Australia's unemployment rate has fallen to 4.6% from 4.9% in July, seasonally adjusted, but there's little cause for celebration.
The figures from the Australian Bureau of Statistics (ABS) were slightly more positive than economists predicted, but the Greater Sydney lockdown has warped the labour market.
Hours worked in New South Wales fell by 7.0% and the labour force reduced by 64,000 people, offsetting increases in employment and hours seen in Victoria.
Bjorn Jarvis, head of labour statistics at the ABS, said a common trend in the pandemic has been large falls in participation and unemployed people leaving the labour force.
"The fall in the national unemployment rate in July should not necessarily be viewed as a sign of strengthening in the labour market – it’s another indication of the extent of reduced capacity for people to be active in the labour market, in the states with the largest populations," Mr Jarvis said.
According to the ABS, unemployment fell by 27,000 people in NSW and by 13,000 people in Victoria.
"In each of these instances, the unemployment rate also fell. Falls in unemployment and the unemployment rate may be counter-intuitive, given they have coincided with falls in employment and hours, but reflect the limited ability for people to actively look for work and be available for work during lockdowns," Mr Jarvis said.
"This means that people are falling out of the labour force."
Nationally, the national participation rate fell by 0.2 percentage points to 66.0%, driven largely by a 1.0 percentage point fall in NSW's participation rate.
Callam Pickering, APAC economist at global job site Indeed, said the figures showed Australia had a two-speed economy.
"Lagging behind we have New South Wales and Victoria, both trying desperately to contain the latest COVID outbreaks. Sprinting ahead we have the rest of the country where employment continues to rise strongly," Mr Pickering said.
"The near-term outlook for jobs will be lockdown dependent. We’d expect this two-speed economy to continue, with jobs growth strong outside of the major lockdown regions.
"We expect further job losses in New South Wales, centered on Sydney."
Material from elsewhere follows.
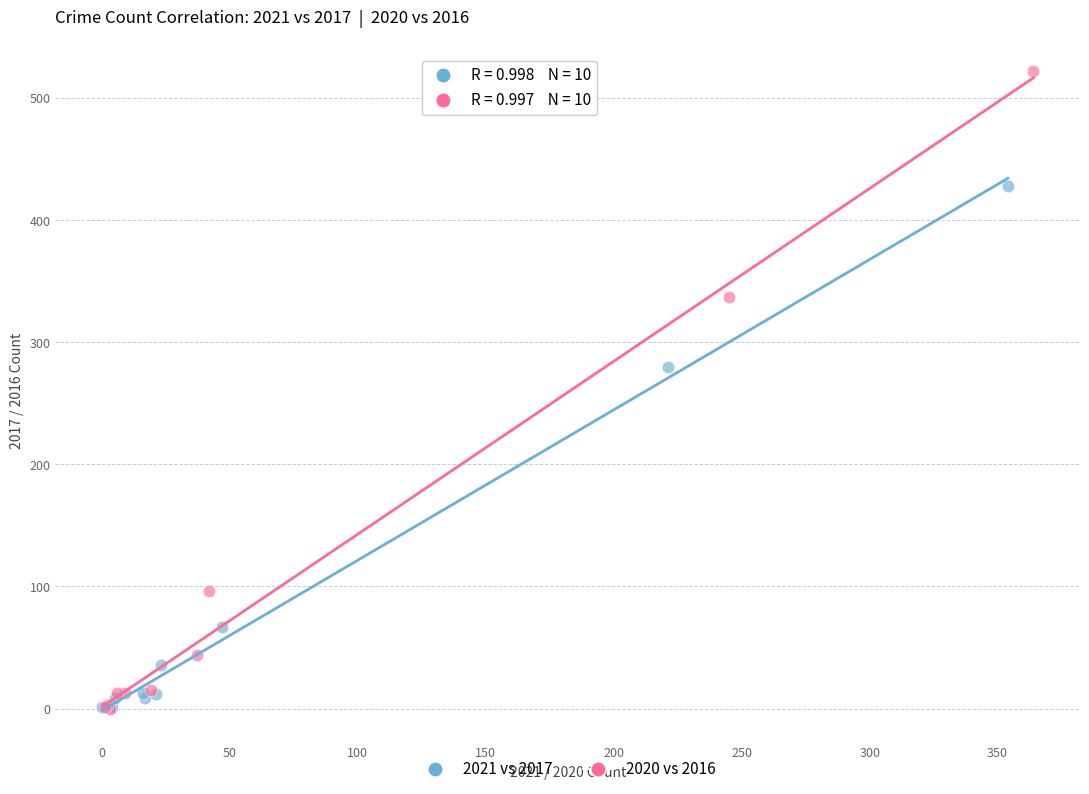

Which series has the widest spread of Y values?

2020 vs 2016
Average weekly earnings increases to May
Average weekly ordinary time earning for full-time adults was $1,737 in May, up 1.5% from November, according to the ABS.
Tasmania saw the largest growth in weekly earnings, up 2.2%, while the Northern Territory was the only state or territory to go backwards, with earnings declining 0.5%.
Mr Jarvis said the latest figures represented a return to normalcy in average weekly earnings since the pandemic began.
"In May 2020 we saw a major compositional shock in the labour market, with low paid jobs particularly affected by both job losses and government support," Mr Jarvis said.
"This led to a larger than usual increase in average weekly earnings at that time, which translated into a decline in average earnings in November 2020, as low paid jobs returned."